"Drug Song" fittingly opens the record, serving as a lament for the mind Bixby believes himself to have lost. With instantly memorable lyrical and melodic content, the spare production here fits seamlessly in with the overall feel of the record. This is downer-folk at its best, as Bixby croons a lyric of loss: "Along in the garden/I've lost my mind." It's eerie and off-putting enough that no one would second guess it.
The strength of the album is its ability to immerse the audience in the dark mood that Bixby surely was undergoing at the time. Painfully honest and relentlessly sad, it remains as alluring as watching a building get smashed to the ground; there is, of course, beauty in destruction.
Each track is at once gentle and raw, subtle and apparent. "Mother" is an apology letter to Bixby's mother, whose attempts to help him find God proved fruitless until, of course, Bixby had undergone the proper mental agonies to seek it out himself. It is a regretful offering that seems steeped in personal meaning for the singer.

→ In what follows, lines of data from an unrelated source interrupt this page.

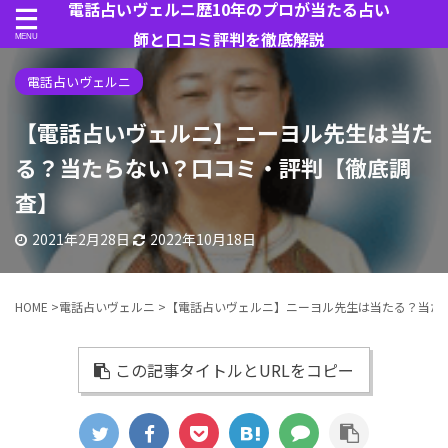
電話占いヴェルニ歴10年のプロが当たる占い
師と口コミ評判を徹底解説
電話占いヴェルニ
【電話占いヴェルニ】ニーヨル先生は当た
る？当たらない？口コミ・評判【徹底調
査】
2021年2月28日
2022年10月18日
HOME
>
電話占いヴェルニ
>
【電話占いヴェルニ】ニーヨル先生は当たる？当た
この記事タイトルとURLをコピー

The hollow vocal production only makes it that much more touching. "Open Doors" opens with extended guitar work weaving shades of grey before slipping into a dark folk ballad whose true effect is buried far beneath the lyrics themselves while "666" is, suprrisingly, the most upbeat number here, though that's a highly relative statement.
Rumor has it that Bixby was a member of a cult called "The Movement," and that this album was essentially put together for it. With as deep a history as this, it is no surprise that originals often go for over $2000, making it a private press legend among collectors of Xian folk. Finally properly reissued and available to the masses again, the album has never sounded better and, grim though it may be, this is strong material and one of the finest examples of its style. It is easily about as lonely and haunting as they come.